There’s lots of sustainable, eco-friendly things I do day-to-day without even thinking about, such as carrying a re-usable coffee cup with me, using re-usable bags when grocery shopping and Matt and I are making a conscious effort to eat less meat. I really think small changes that just become your way of life over time make such a huge difference, and I wanted to share a few beauty related things with you today. Some of these are things I have done for a long time, and some are things that I want to do in the near future! We’ve all got to start somewhere, right?
FROM: Using makeup wipes
TO: Removing makeup with a cleansing balm and flannel
Okay so the Caroline Hirons fanatic in me cannot comprehend how anyone can use makeup wipes in 2020, but I know that some people still love them.

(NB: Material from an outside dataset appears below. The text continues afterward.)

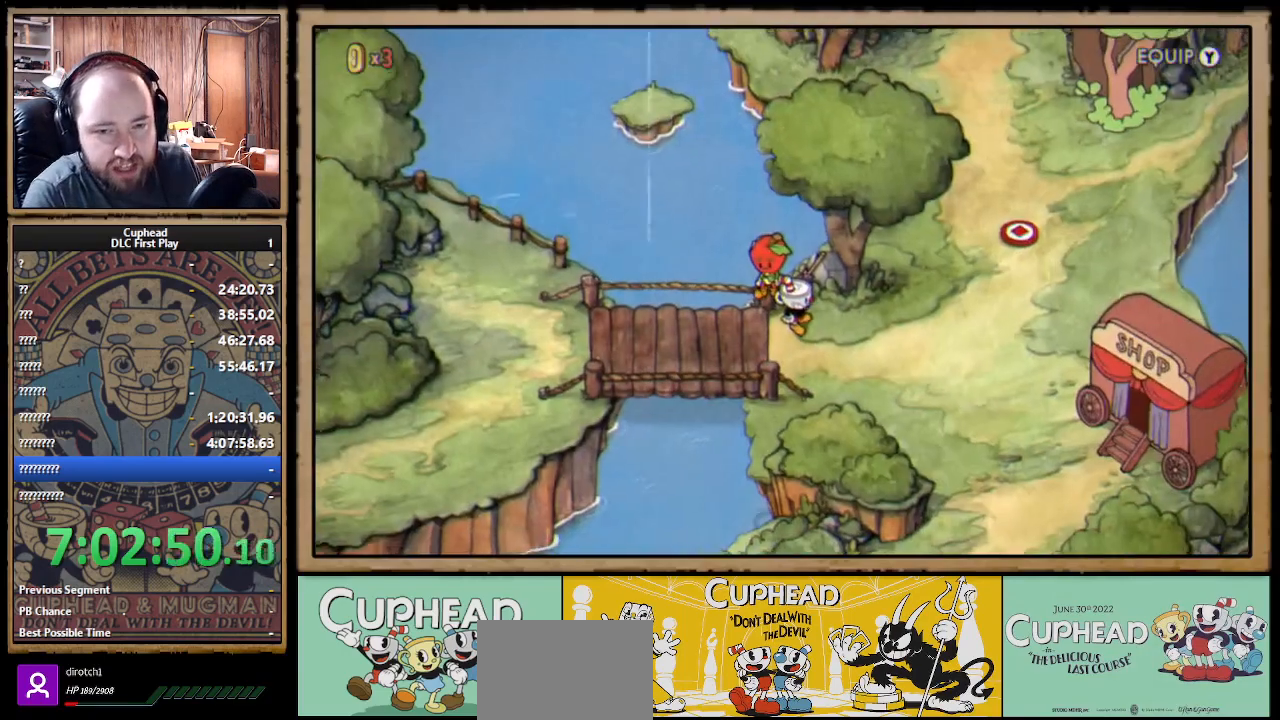
{"buttons": [], "left_stick": "right", "right_stick": "center", "events": []}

Not only are makeup wipes terrible for your skin, they’re also terrible for the environment. Many opt for the biodegradable options – which often aren’t any better, FYI – but I’m very much with Queen C on this one: she says “wipes are for fannies, festivals or flights”. Nuff said. Using a cleansing balm and flannel instead is such a great alternative; it takes a very short amount of time, although you can totally take your time if you fancy a little more of a pamper night. Similarly to taking off my bra after a long day, I LOVE taking off my makeup too. I do sometimes use micellar water to remove my makeup, but most of the time I reach for my cleansing balm and flannel. I really recommend these flannels from M&S; they’re very soft on my sensitive skin, budget friendly and wash really well. You literally just throw them in the wash after each use and they last forever. My very favourite cleansing balms (which are also cruelty free!) are The Body Shop’s Camomile Cleansing Butter and Elemis Pro Collagen Cleansing Balm. I use them both in the same way; I take a pea-sized amount between my fingers and rub all over my face. I take a little warm water on my fingers and massage the product in; this breaks down the balm to a milky oil consistency. I then wet my flannel with warm water to remove everything, it’s so easy!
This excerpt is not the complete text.